Repeat every entry exactly as it stands. Omit the images.

## Information supplied:
# # # # # # #
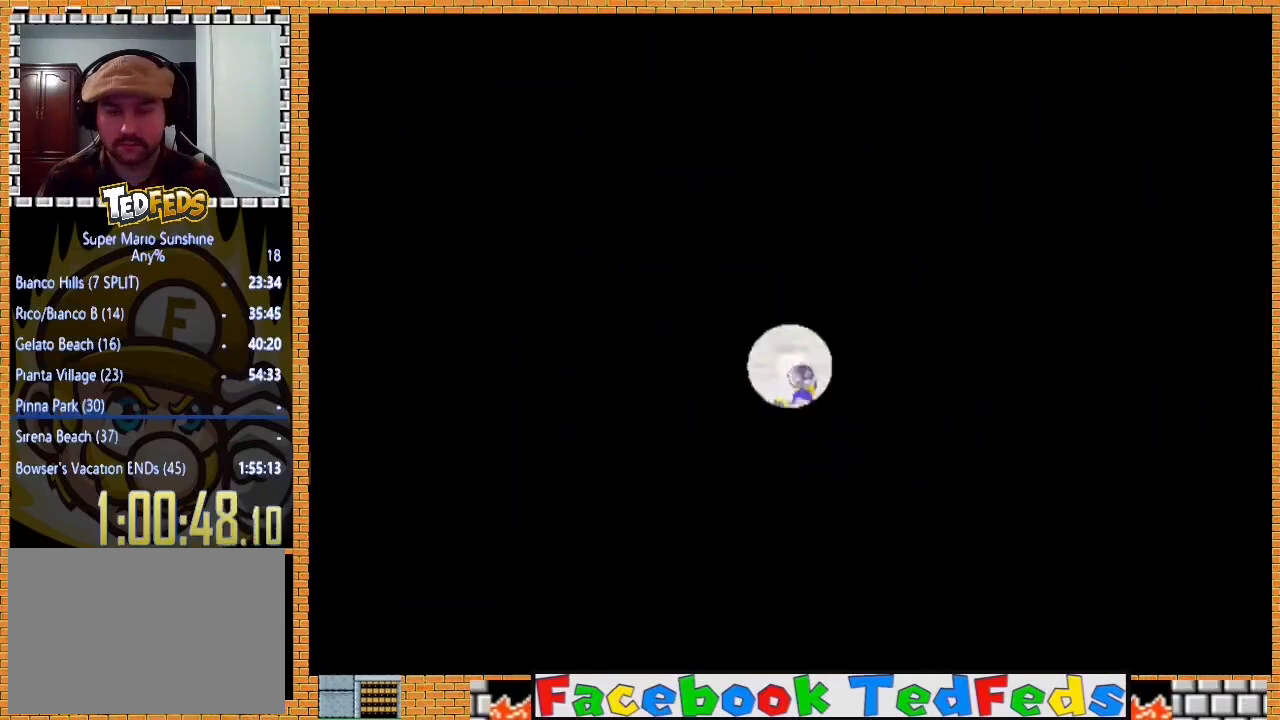
{"buttons": ["A"], "left_stick": "center", "right_stick": "center", "events": [[100, "left_stick", "center"], [267, "A", "down"], [367, "A", "up"], [467, "A", "down"]]}
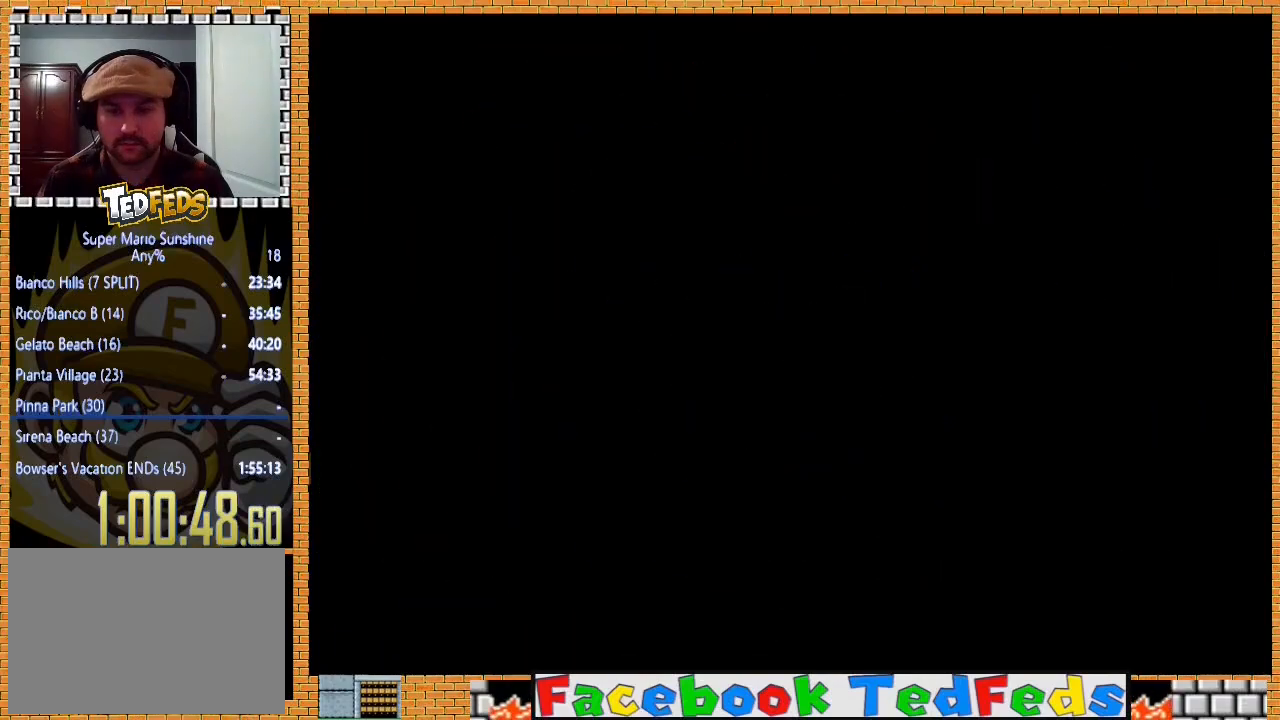
{"buttons": [], "left_stick": "center", "right_stick": "center", "events": [[100, "A", "up"], [133, "A", "down"], [267, "A", "up"], [333, "A", "down"], [433, "A", "up"]]}
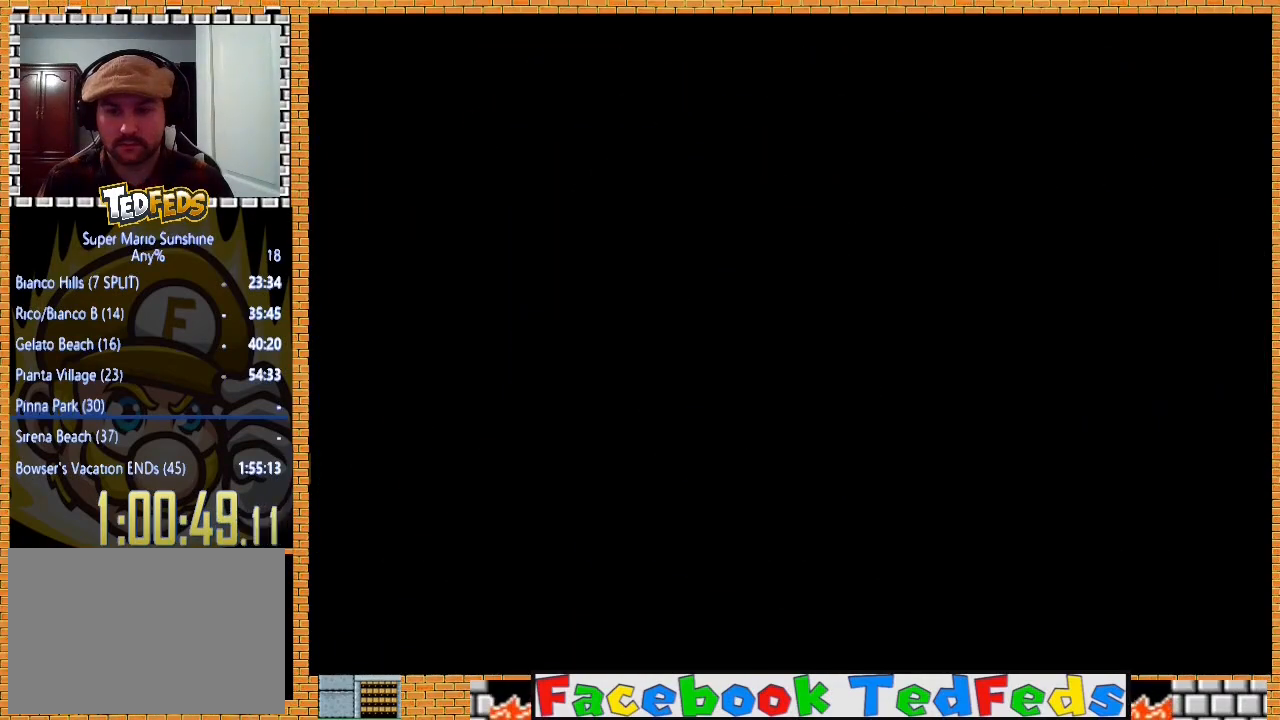
{"buttons": [], "left_stick": "center", "right_stick": "center", "events": [[33, "A", "down"], [100, "A", "up"], [167, "A", "down"], [267, "A", "up"], [333, "A", "down"], [433, "A", "up"]]}
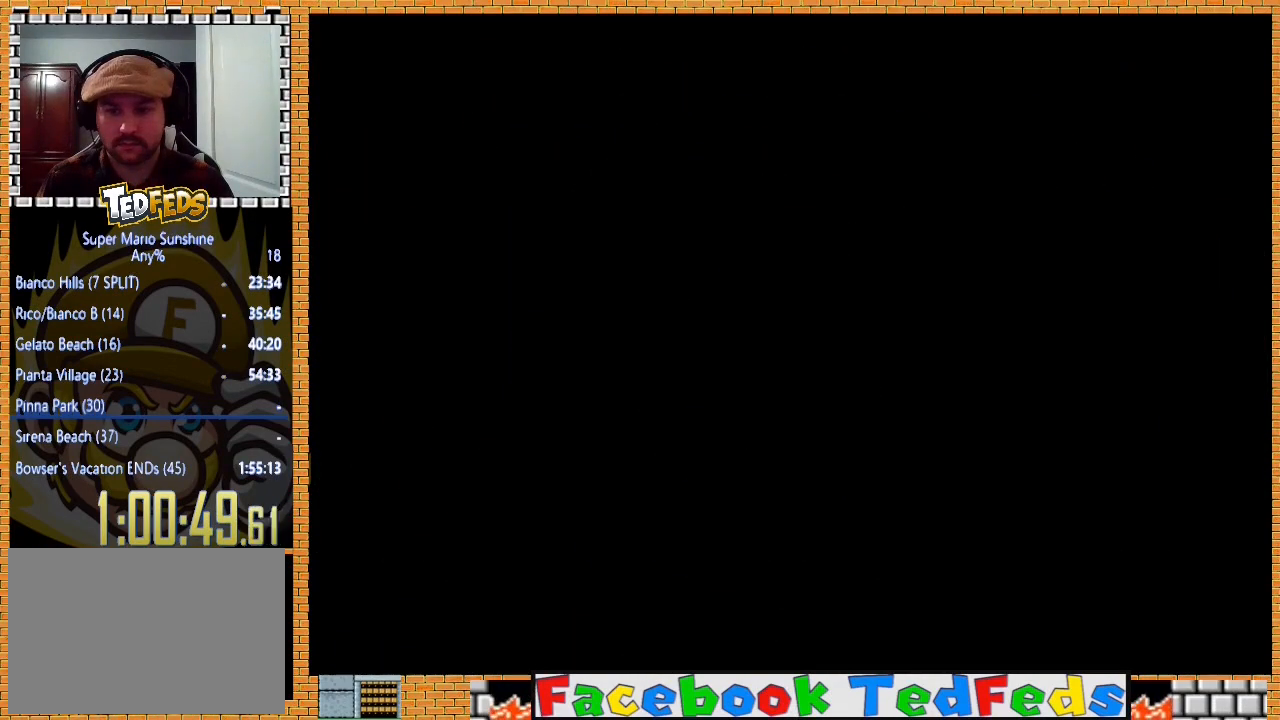
{"buttons": ["A"], "left_stick": "center", "right_stick": "center", "events": [[33, "A", "down"], [67, "A", "up"], [200, "A", "down"], [267, "A", "up"], [333, "A", "down"], [400, "A", "up"], [500, "A", "down"]]}
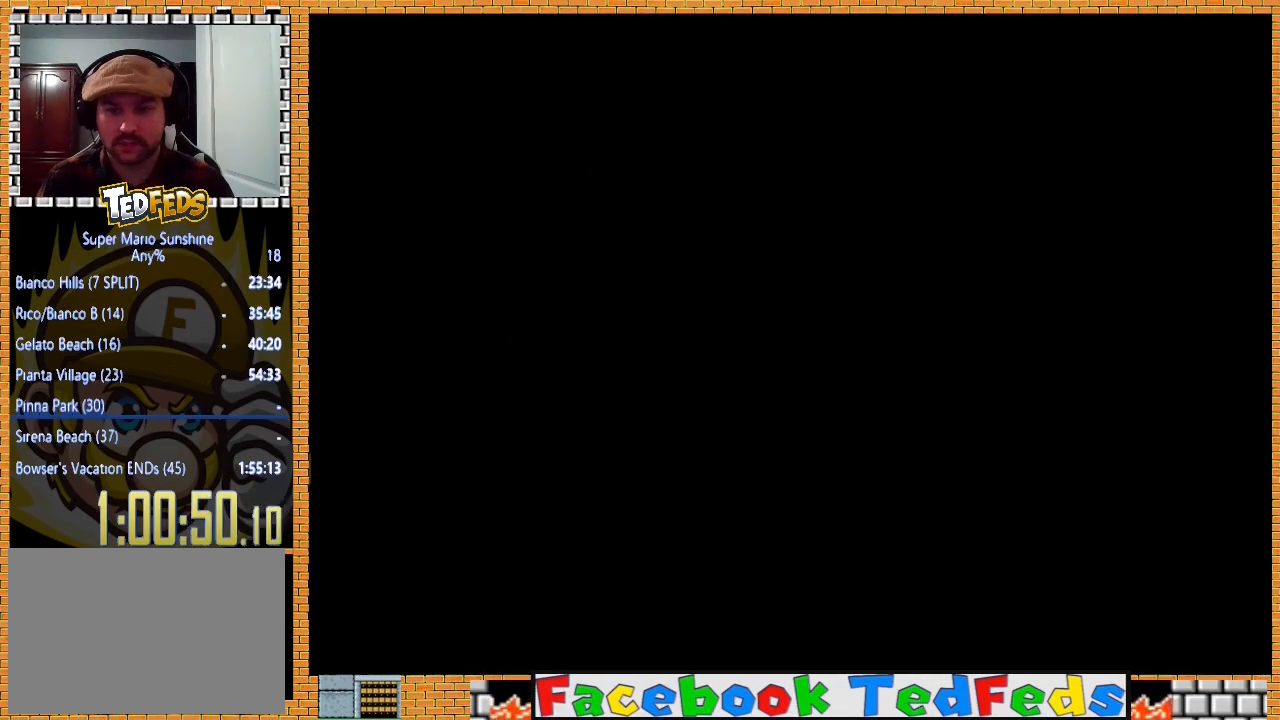
{"buttons": ["A"], "left_stick": "center", "right_stick": "center", "events": [[33, "A", "up"], [100, "A", "down"], [200, "A", "up"], [333, "A", "down"], [400, "A", "up"], [500, "A", "down"]]}
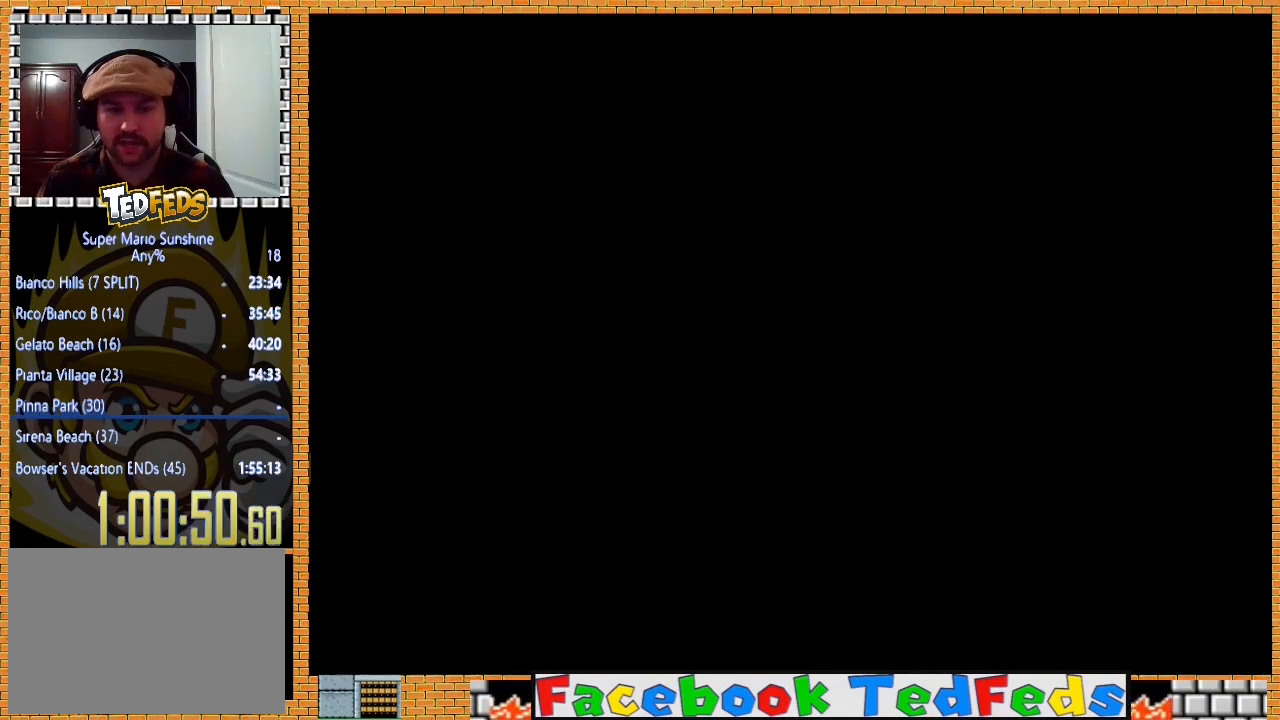
{"buttons": [], "left_stick": "center", "right_stick": "center", "events": [[67, "A", "up"], [133, "A", "down"], [233, "A", "up"], [300, "A", "down"], [367, "A", "up"], [433, "A", "down"], [500, "A", "up"]]}
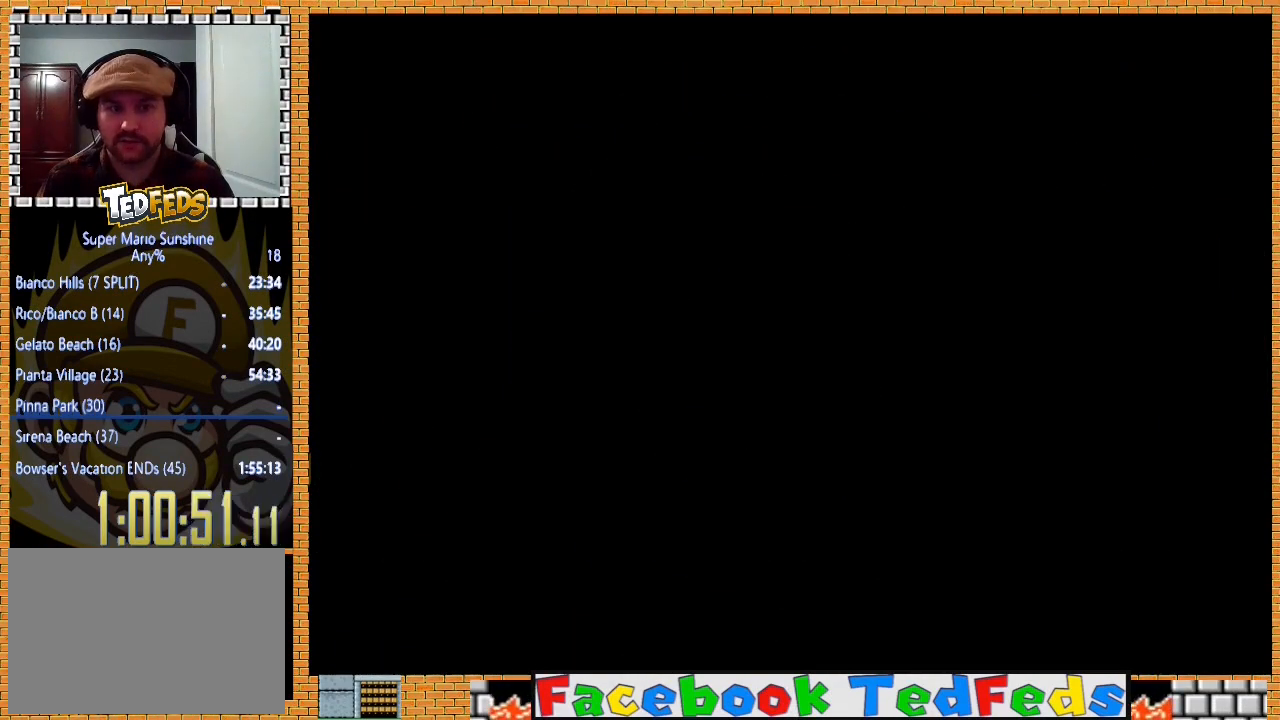
{"buttons": ["A"], "left_stick": "center", "right_stick": "center", "events": [[233, "A", "down"], [300, "A", "up"], [367, "A", "down"], [433, "A", "up"], [500, "A", "down"]]}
# # # # # # #
## Your solution:
{"buttons": ["A"], "left_stick": "center", "right_stick": "center", "events": [[100, "left_stick", "center"], [267, "A", "down"], [367, "A", "up"], [467, "A", "down"]]}
{"buttons": [], "left_stick": "center", "right_stick": "center", "events": [[100, "A", "up"], [133, "A", "down"], [267, "A", "up"], [333, "A", "down"], [433, "A", "up"]]}
{"buttons": [], "left_stick": "center", "right_stick": "center", "events": [[33, "A", "down"], [100, "A", "up"], [167, "A", "down"], [267, "A", "up"], [333, "A", "down"], [433, "A", "up"]]}
{"buttons": ["A"], "left_stick": "center", "right_stick": "center", "events": [[33, "A", "down"], [67, "A", "up"], [200, "A", "down"], [267, "A", "up"], [333, "A", "down"], [400, "A", "up"], [500, "A", "down"]]}
{"buttons": ["A"], "left_stick": "center", "right_stick": "center", "events": [[33, "A", "up"], [100, "A", "down"], [200, "A", "up"], [333, "A", "down"], [400, "A", "up"], [500, "A", "down"]]}
{"buttons": [], "left_stick": "center", "right_stick": "center", "events": [[67, "A", "up"], [133, "A", "down"], [233, "A", "up"], [300, "A", "down"], [367, "A", "up"], [433, "A", "down"], [500, "A", "up"]]}
{"buttons": ["A"], "left_stick": "center", "right_stick": "center", "events": [[233, "A", "down"], [300, "A", "up"], [367, "A", "down"], [433, "A", "up"], [500, "A", "down"]]}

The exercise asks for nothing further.